Using this, I get a ~= 16.17, which seems fine.

th_05
Apr 18th, 2010, 05:37 PM
I believe your formula for a is wrong. The Wikipedia page lists, using your notation,

a = EY/n - bEX/n

Using this, I get a ~= 16.17, which seems fine.

A-ha! That will be where I am going wrong. Thanks very much thats fantastic.

th_05
Apr 19th, 2010, 10:11 AM
I guess I really should have paid attention in regression classes. :D I have one more question on the topic. Following the calculation, I am asked:

'Interpret the value of b in the context of this situation and explain why it is not sensible to interpret a?'

Any help would be great, thanks.

jemidiah
Apr 19th, 2010, 06:21 PM
I can make guesses, but they're only guesses.

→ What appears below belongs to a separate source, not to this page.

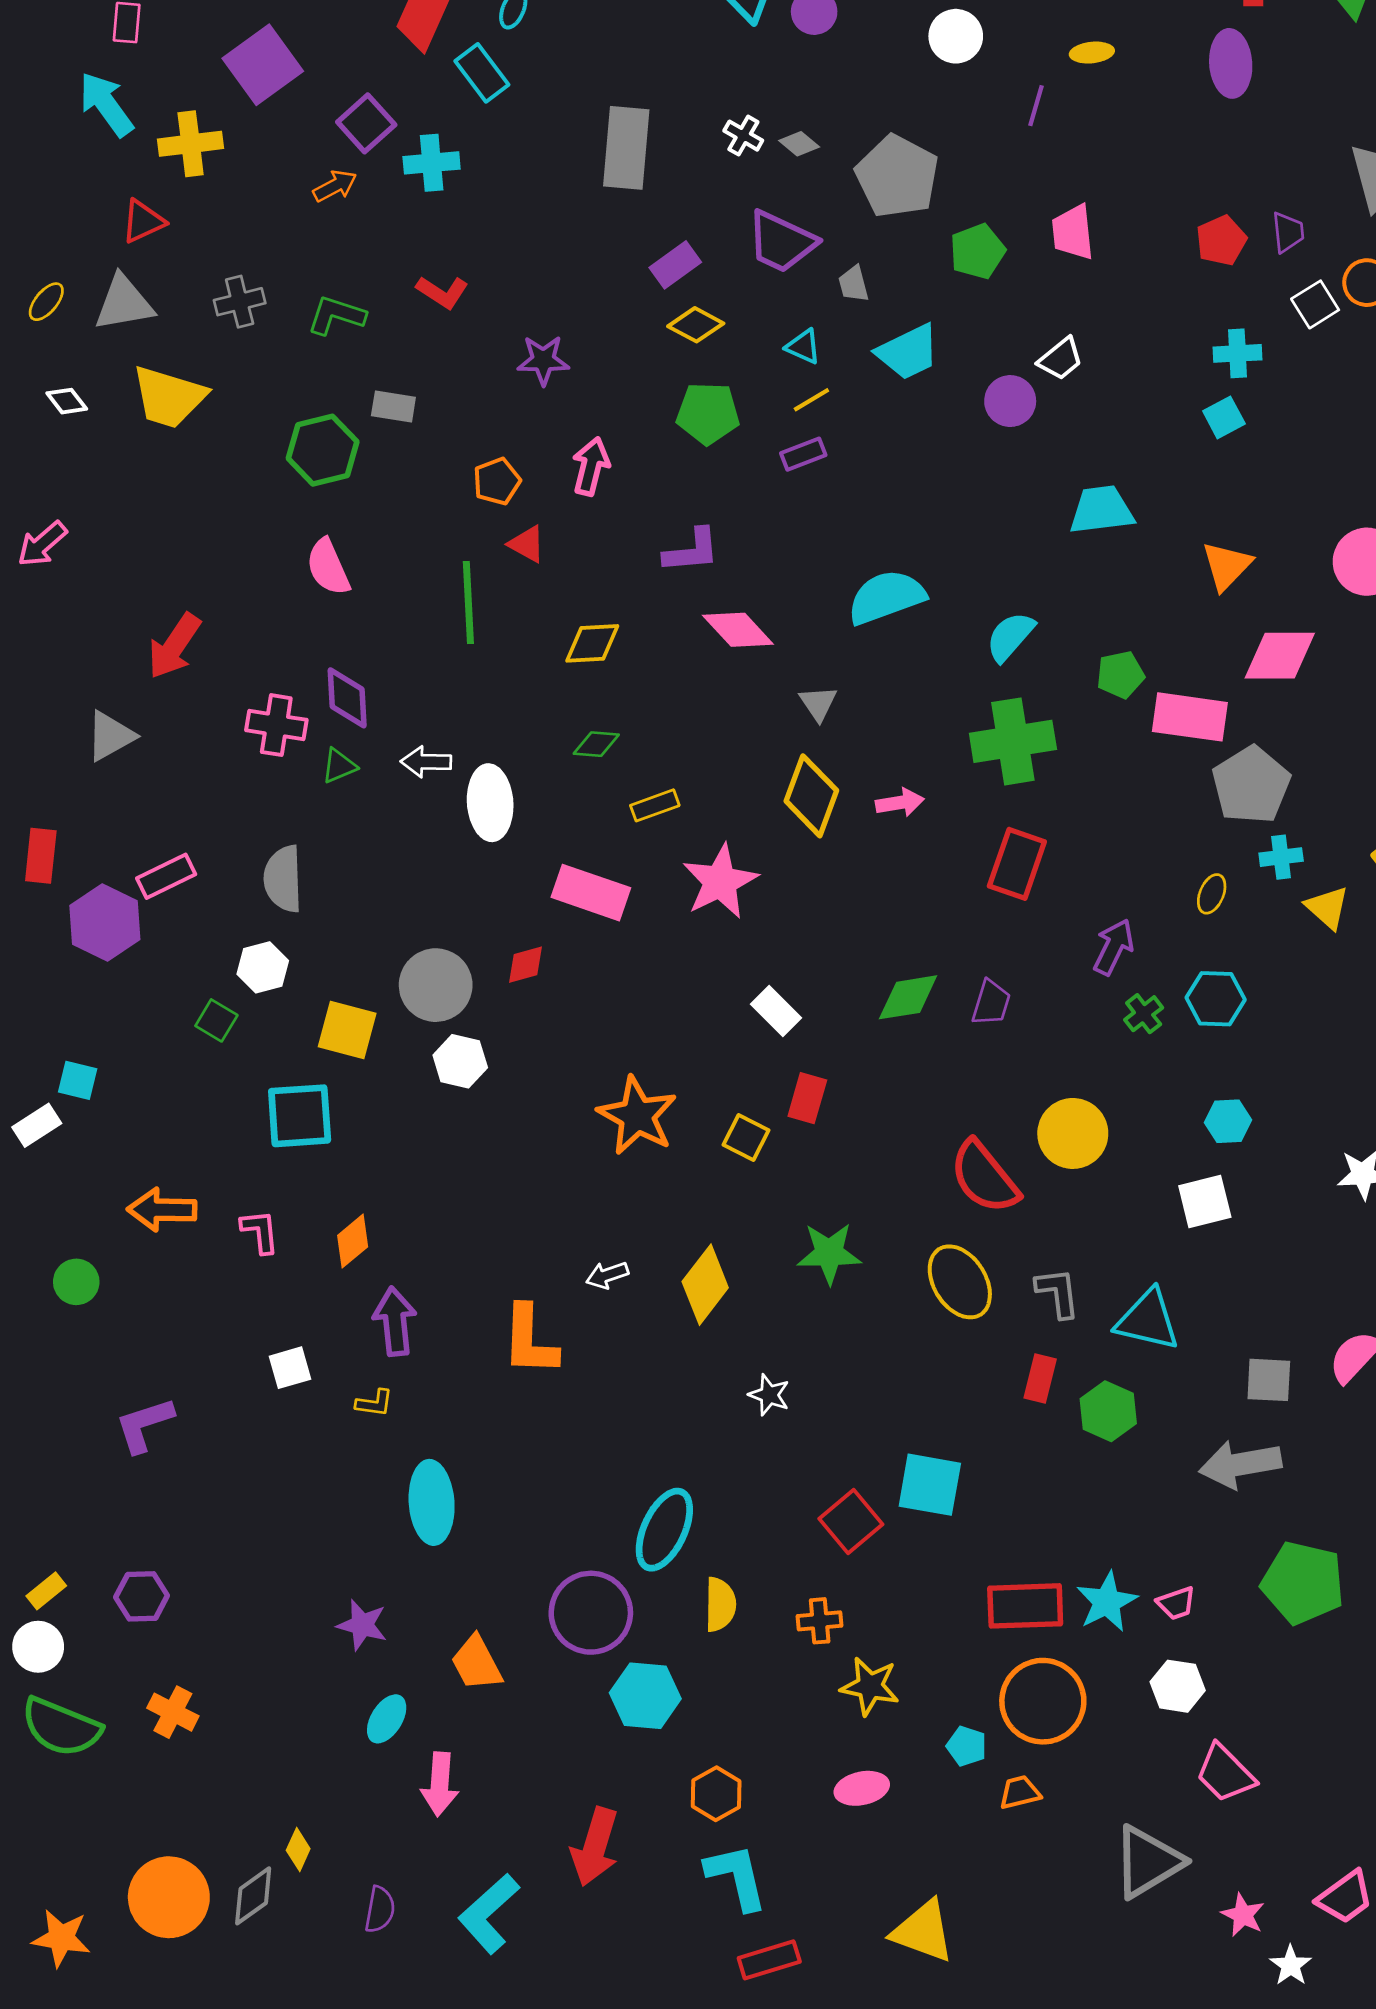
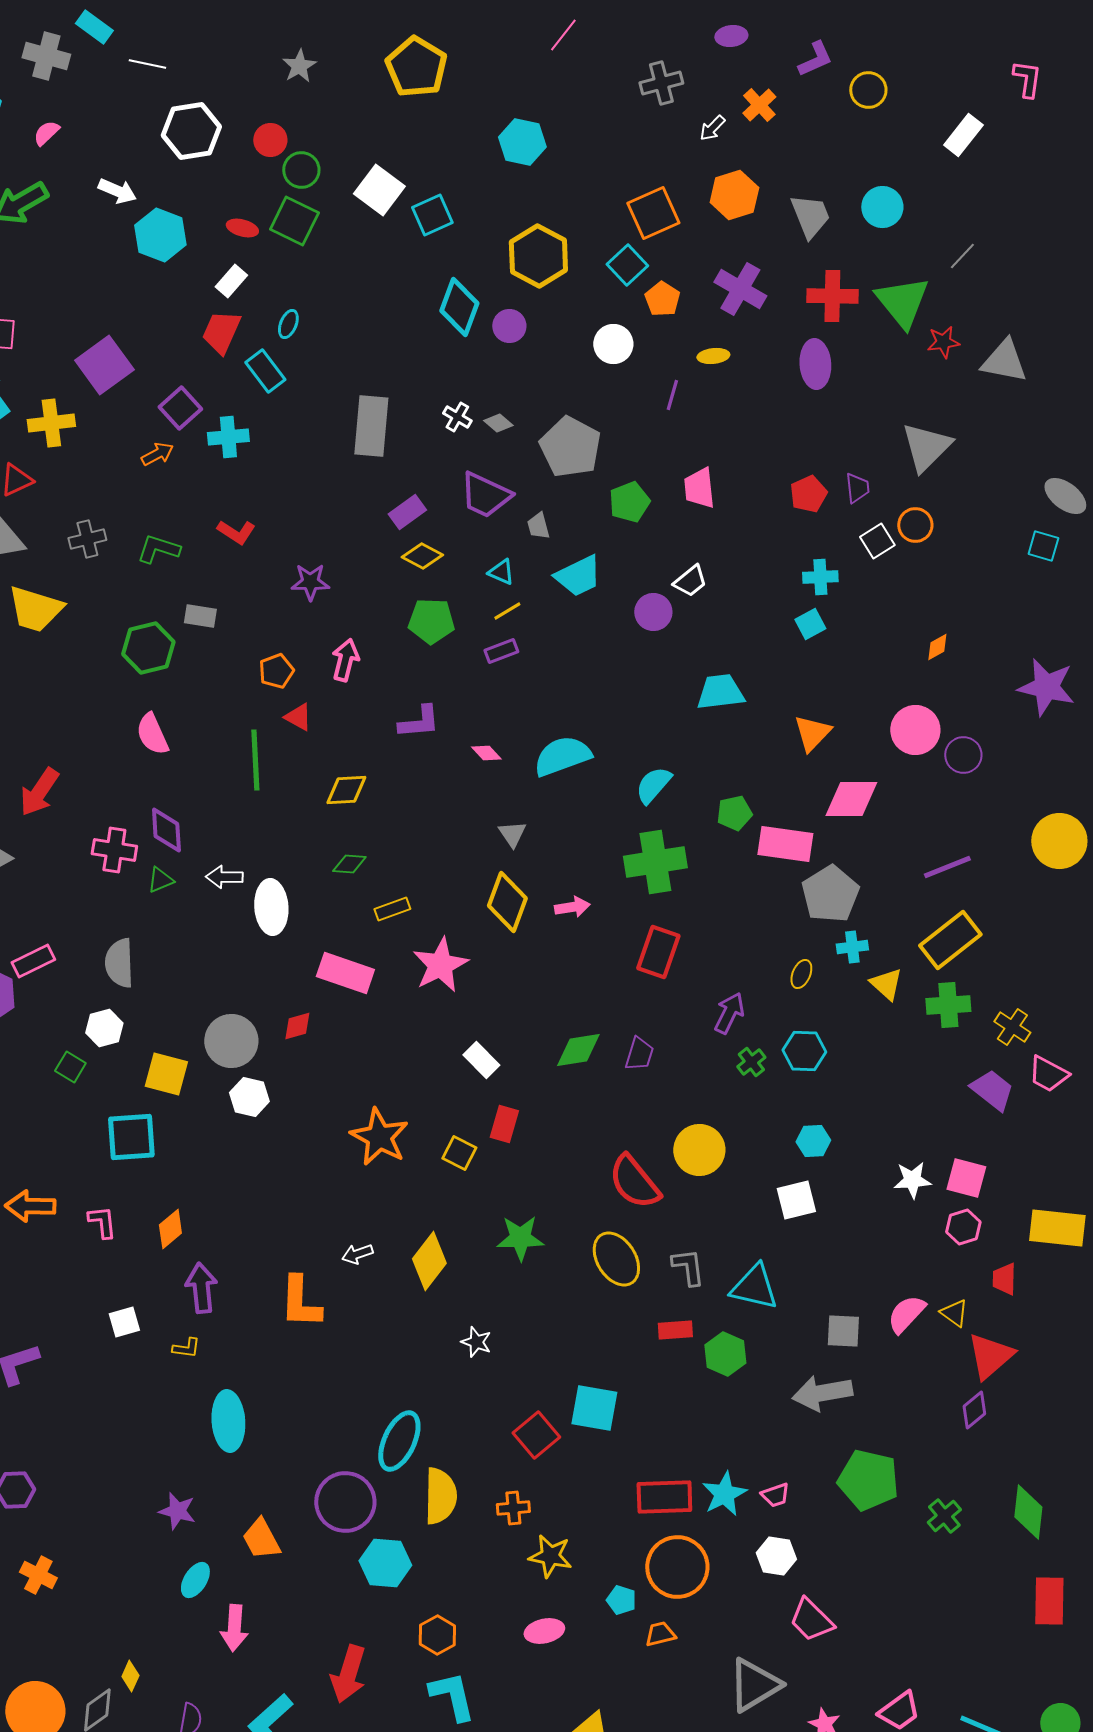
pink diamond: (738, 630) -> (486, 753), moved, size x0.6
red rectangle: (1040, 1379) -> (675, 1330), turned 72
yellow semicircle: (720, 1605) -> (440, 1496), size x1.4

You should probably find that the correlation coefficient is close to 1. That means that, as x changes, y changes, and that the relationship is very linear--if x changes some amount dx, y will change some amount dy, where dy is proportional to dx. The constant of proportionality is basically just b: at least, dy/dx = b. So, b is quite well-known and you can be confident that your two variables, x and y, are in fact related in this way, through b.

It's not terribly sensible to interpret a since it has a high error margin. The slope is large compared to the computed value of a, and x varies over a long distance not centered around 0. If the slope were just slightly off, your a value would be wildly different.

th_05
Apr 20th, 2010, 06:38 AM
I can make guesses, but they're only guesses.

You should probably find that the correlation coefficient is close to 1. That means that, as x changes, y changes, and that the relationship is very linear--if x changes some amount dx, y will change some amount dy, where dy is proportional to dx. The constant of proportionality is basically just b: at least, dy/dx = b. So, b is quite well-known and you can be confident that your two variables, x and y, are in fact related in this way, through b.

It's not terribly sensible to interpret a since it has a high error margin. The slope is large compared to the computed value of a, and x varies over a long distance not centered around 0. If the slope were just slightly off, your a value would be wildly different.

I think its finally gone in and I understand it. :) Thanks very much for all your help, it has been priceless!